WHAT YOU WILL DO: On how many lines of these entries does the word "тебе" occur? State the number alone.

SOURCE INFORMATION:
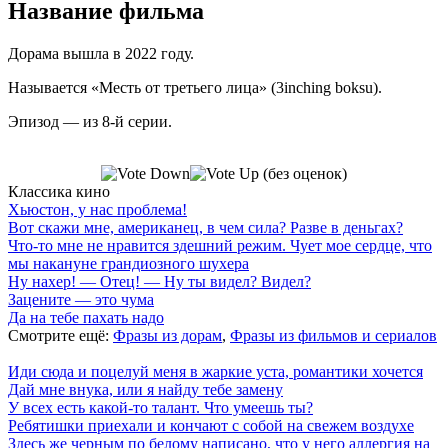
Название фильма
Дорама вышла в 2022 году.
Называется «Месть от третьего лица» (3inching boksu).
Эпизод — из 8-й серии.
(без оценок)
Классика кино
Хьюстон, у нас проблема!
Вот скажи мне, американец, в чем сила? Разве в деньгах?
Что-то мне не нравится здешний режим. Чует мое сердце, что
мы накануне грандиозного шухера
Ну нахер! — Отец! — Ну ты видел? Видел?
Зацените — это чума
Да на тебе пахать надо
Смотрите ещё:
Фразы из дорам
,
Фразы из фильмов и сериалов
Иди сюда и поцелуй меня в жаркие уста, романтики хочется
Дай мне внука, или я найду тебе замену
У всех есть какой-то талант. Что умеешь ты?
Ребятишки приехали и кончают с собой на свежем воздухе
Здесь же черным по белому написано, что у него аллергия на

--

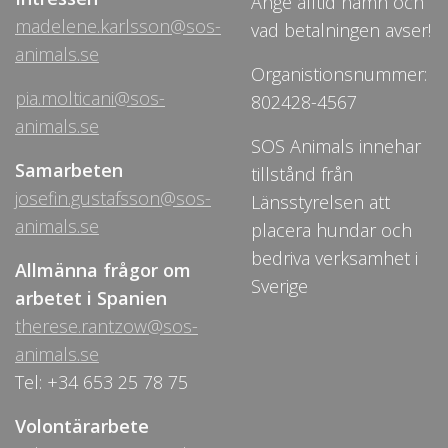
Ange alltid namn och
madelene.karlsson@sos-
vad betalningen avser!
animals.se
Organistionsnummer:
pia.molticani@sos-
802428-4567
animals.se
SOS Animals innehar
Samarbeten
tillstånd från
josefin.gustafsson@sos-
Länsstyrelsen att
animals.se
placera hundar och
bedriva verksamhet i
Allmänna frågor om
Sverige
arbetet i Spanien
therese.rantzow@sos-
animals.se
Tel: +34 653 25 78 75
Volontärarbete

ANSWER BOX: 2